**Assignment:**
List the traditional land subsidence monitoring techniques that the passage on land subsidence below names.

Traditional land subsidence monitoring techniques, e.g., leveling, Global Navigation Satellite System (GNSS) and layerwise mark measurements, have some limitations with regard to obtaining large-scale monitoring information with high-temporal resolution [9,10]. Interferometric Synthetic Aperture Radar (InSAR) techniques offer advantages such as wide spatial coverage, high monitoring accuracy, and low cost. The emergence of InSAR, to some extent, overcomes the limitations of traditional methods in surface deformation monitoring. At present, InSAR technology is a geodetic method that is commonly used to study surface deformation, especially Persistent Scatterer InSAR (PS-InSAR), Small Baseline Subset InSAR (SBAS-InSAR), and Interferometric Point Target Analysis (IPTA), which were developed on this technology [11,12]. These techniques, to some extent, solve the limitations of conventional Differential Interferometric Synthetic Aperture Radar (D-InSAR) when it comes to removing atmospheric errors, spatial and temporal decorrelation, orbital errors, and topographic errors [6]. The PS-InSAR technology can identify the points with stable scattering characteristics (PS points) in the time series. The land subsidence can be determined by processing the PS points; the monitoring accuracy can reach millimeter scale [13]. Wang et al. [14] used TerraSAR-X and Sentinel-1 data to reveal the spatial and temporal evolution characteristics of land subsidence along the Beijing–Tianjin intercity railway. Kapil Malik et al. [15] used the Cosmo-skymed dataset, Sentinel-1A-B dataset, and ALOS PALSAR data to obtain the land subsidence of the New Delhi region from 2007 to 2018, and compared it with groundwater level data for the same period. Lu et al. [16] used the PS-InSAR technique to evaluate the land subsidence along the Beijing–Tianjin intercity railway and further analyzed the differential evolution characteristics along the same line. Ye et al. [17] determined the land subsidence along the subway in Zhengzhou by using the PS-InSAR technique, and on this basis, they used the LSTM model to forecast the land subsidence of typical subway stations.
Land subsidence forecasting studies can be divided into deterministic and stochastic prediction models. The deterministic models estimate land subsidence by simulating the physical process of land subsidence [18,19,20]. The limitation of deterministic prediction models is that they require a large number of regional hydrogeology parameters. The stochastic models consider the diversity and uncertainty of the influencing factors of land subsidence. They usually adopt mathematical statistical models to establish the correlation between the change in a single influencing factor and the amount of land subsidence by analyzing and simulating the internal relationship and development characteristics of a large amount of historical monitoring data to forecast land subsidence [21,22,23,24]. The stochastic models are less reliant on physical parameters, but they are computationally inefficient. With the rapid development of big data and artificial intelligence, intelligent forecasting algorithms have been frequently used in land subsidence forecasting studies as they require fewer physical parameters and have greater computational efficiency [25,26,27,28].
Considering the nonlinear evolution characteristics of land subsidence along high-speed railways, we proposed a prediction method that combines the Empirical Mode Decomposition (EMD) and Gradient Boosting Decision Tree (GBDT) models. First, we used the EMD method to decompose the land subsidence into multiple stable time series. Then, we used the GBDT model to forecast land subsidence with this stable time series data. The paper is organized as follows: Section 2 describes the study area and the datasets. Section 3 shows the principles of the methods cited in the study. Section 4 and Section 5 presents the results and discussion, respectively. The conclusions are summarized in Section 6.

(Body or hand keypoint data)
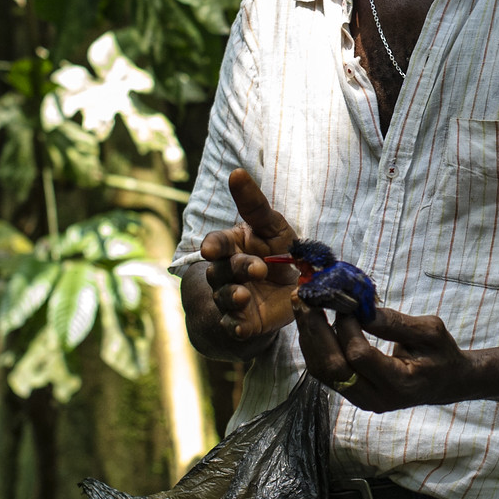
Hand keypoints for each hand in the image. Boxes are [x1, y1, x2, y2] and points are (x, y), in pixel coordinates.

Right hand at [198, 169, 300, 342]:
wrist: (288, 291)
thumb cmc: (278, 252)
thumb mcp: (272, 226)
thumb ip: (254, 204)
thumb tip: (235, 172)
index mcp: (231, 246)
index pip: (216, 244)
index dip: (214, 246)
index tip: (211, 248)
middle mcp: (226, 272)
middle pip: (222, 270)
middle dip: (237, 268)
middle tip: (257, 268)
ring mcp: (231, 298)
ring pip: (224, 297)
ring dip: (232, 297)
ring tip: (243, 296)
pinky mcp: (241, 322)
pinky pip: (233, 326)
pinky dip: (235, 326)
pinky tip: (241, 326)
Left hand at [295, 300, 479, 412]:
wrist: (444, 383)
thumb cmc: (440, 354)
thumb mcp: (431, 332)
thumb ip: (396, 323)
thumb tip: (362, 310)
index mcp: (400, 384)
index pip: (360, 356)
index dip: (347, 327)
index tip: (345, 302)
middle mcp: (376, 398)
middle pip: (333, 367)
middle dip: (315, 329)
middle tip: (304, 298)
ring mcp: (362, 399)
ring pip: (323, 372)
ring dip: (309, 336)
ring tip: (301, 305)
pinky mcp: (352, 394)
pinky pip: (325, 373)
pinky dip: (314, 346)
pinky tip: (310, 322)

**Output below:**
Leveling
Global Navigation Satellite System (GNSS)
Layerwise mark measurements